* **REQUIRED WORK**: Return every line of the material below that contains the string "vulnerabilities", treating uppercase and lowercase letters as distinct.

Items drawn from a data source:
--
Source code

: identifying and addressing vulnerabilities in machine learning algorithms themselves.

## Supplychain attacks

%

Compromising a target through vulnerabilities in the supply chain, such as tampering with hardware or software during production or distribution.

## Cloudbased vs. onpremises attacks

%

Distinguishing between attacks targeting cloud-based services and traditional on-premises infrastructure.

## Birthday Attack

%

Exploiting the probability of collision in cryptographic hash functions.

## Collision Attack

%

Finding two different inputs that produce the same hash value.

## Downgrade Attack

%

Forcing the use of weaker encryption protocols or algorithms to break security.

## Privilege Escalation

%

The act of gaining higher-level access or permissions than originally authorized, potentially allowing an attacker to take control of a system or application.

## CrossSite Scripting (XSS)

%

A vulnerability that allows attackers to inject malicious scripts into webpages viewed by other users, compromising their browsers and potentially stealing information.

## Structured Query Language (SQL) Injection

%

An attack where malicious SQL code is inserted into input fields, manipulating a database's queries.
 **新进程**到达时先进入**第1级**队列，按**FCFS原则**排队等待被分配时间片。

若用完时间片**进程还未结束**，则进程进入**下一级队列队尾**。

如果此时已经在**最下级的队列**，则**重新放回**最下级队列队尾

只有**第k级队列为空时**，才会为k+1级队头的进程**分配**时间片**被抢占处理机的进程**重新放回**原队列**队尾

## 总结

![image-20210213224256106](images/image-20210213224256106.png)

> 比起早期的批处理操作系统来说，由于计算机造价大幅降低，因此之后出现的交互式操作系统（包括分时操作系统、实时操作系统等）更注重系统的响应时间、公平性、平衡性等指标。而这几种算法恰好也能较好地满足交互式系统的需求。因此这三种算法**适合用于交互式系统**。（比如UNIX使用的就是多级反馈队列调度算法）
--
* **RESULT FOR THIS TASK**:
: identifying and addressing vulnerabilities in machine learning algorithms themselves.
Compromising a target through vulnerabilities in the supply chain, such as tampering with hardware or software during production or distribution.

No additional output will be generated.